_ASSIGNED TASK_
Your response should consist of every line below, reproduced without alteration.

(Items listed in a dataset)
::::::::

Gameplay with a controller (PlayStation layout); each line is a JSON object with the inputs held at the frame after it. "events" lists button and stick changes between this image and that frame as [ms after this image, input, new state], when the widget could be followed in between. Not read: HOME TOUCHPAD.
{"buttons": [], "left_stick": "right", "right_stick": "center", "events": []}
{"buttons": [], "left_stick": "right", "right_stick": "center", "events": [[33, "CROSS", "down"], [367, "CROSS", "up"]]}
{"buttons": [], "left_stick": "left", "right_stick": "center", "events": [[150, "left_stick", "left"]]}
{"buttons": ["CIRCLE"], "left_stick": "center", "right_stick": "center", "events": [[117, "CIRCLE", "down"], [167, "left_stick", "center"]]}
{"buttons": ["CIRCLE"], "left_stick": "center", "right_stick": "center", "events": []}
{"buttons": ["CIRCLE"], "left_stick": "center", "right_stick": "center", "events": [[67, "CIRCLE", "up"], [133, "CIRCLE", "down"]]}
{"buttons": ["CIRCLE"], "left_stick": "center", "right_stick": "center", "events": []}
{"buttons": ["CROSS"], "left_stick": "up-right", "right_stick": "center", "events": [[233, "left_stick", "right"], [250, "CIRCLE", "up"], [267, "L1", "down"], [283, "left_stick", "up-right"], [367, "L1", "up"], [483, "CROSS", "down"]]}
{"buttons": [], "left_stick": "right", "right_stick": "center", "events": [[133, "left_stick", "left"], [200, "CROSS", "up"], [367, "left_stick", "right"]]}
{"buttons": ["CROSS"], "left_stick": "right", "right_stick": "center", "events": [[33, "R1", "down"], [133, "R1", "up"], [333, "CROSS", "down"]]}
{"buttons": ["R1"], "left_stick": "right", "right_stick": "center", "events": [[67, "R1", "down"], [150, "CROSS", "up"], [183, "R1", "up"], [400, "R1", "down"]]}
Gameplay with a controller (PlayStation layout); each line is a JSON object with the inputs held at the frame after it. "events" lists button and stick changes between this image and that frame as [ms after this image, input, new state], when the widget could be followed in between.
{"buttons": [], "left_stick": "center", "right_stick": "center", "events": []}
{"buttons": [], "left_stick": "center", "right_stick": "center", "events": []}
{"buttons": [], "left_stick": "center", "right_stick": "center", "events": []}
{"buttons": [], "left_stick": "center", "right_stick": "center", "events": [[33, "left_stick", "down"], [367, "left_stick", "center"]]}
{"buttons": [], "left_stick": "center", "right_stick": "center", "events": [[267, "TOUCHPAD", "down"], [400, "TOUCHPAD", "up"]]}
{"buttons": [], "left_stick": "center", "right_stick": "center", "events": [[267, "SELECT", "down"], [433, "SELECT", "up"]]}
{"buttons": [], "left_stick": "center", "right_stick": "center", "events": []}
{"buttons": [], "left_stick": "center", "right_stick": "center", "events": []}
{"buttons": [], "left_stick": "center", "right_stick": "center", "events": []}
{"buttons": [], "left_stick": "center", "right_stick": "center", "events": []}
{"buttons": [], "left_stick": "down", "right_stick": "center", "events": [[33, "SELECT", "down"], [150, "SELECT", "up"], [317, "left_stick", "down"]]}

::::::::

_RESULT OF THE TASK_
Gameplay with a controller (PlayStation layout); each line is a JSON object with the inputs held at the frame after it. "events" lists button and stick changes between this image and that frame as [ms after this image, input, new state], when the widget could be followed in between. Not read: HOME TOUCHPAD.
{"buttons": [], "left_stick": "right", "right_stick": "center", "events": []}
{"buttons": [], "left_stick": "right", "right_stick": "center", "events": [[33, "CROSS", "down"], [367, "CROSS", "up"]]}
{"buttons": [], "left_stick": "left", "right_stick": "center", "events": [[150, "left_stick", "left"]]}
{"buttons": ["CIRCLE"], "left_stick": "center", "right_stick": "center", "events": [[117, "CIRCLE", "down"], [167, "left_stick", "center"]]}
{"buttons": ["CIRCLE"], "left_stick": "center", "right_stick": "center", "events": []}
{"buttons": ["CIRCLE"], "left_stick": "center", "right_stick": "center", "events": [[67, "CIRCLE", "up"], [133, "CIRCLE", "down"]]}
{"buttons": ["CIRCLE"], "left_stick": "center", "right_stick": "center", "events": []}
{"buttons": ["CROSS"], "left_stick": "up-right", "right_stick": "center", "events": [[233, "left_stick", "right"], [250, "CIRCLE", "up"], [267, "L1", "down"], [283, "left_stick", "up-right"], [367, "L1", "up"], [483, "CROSS", "down"]]}
{"buttons": [], "left_stick": "right", "right_stick": "center", "events": [[133, "left_stick", "left"], [200, "CROSS", "up"], [367, "left_stick", "right"]]}
{"buttons": ["CROSS"], "left_stick": "right", "right_stick": "center", "events": [[33, "R1", "down"], [133, "R1", "up"], [333, "CROSS", "down"]]}
{"buttons": ["R1"], "left_stick": "right", "right_stick": "center", "events": [[67, "R1", "down"], [150, "CROSS", "up"], [183, "R1", "up"], [400, "R1", "down"]]}
Gameplay with a controller (PlayStation layout); each line is a JSON object with the inputs held at the frame after it. "events" lists button and stick changes between this image and that frame as [ms after this image, input, new state], when the widget could be followed in between.
{"buttons": [], "left_stick": "center", "right_stick": "center", "events": []}
{"buttons": [], "left_stick": "center", "right_stick": "center", "events": []}
{"buttons": [], "left_stick": "center", "right_stick": "center", "events": []}
{"buttons": [], "left_stick": "center", "right_stick": "center", "events": [[33, "left_stick", "down"], [367, "left_stick", "center"]]}
{"buttons": [], "left_stick": "center", "right_stick": "center", "events": [[267, "TOUCHPAD", "down"], [400, "TOUCHPAD", "up"]]}
{"buttons": [], "left_stick": "center", "right_stick": "center", "events": [[267, "SELECT", "down"], [433, "SELECT", "up"]]}
{"buttons": [], "left_stick": "center", "right_stick": "center", "events": []}
{"buttons": [], "left_stick": "center", "right_stick": "center", "events": []}
{"buttons": [], "left_stick": "center", "right_stick": "center", "events": []}
{"buttons": [], "left_stick": "center", "right_stick": "center", "events": []}
{"buttons": [], "left_stick": "down", "right_stick": "center", "events": [[33, "SELECT", "down"], [150, "SELECT", "up"], [317, "left_stick", "down"]]}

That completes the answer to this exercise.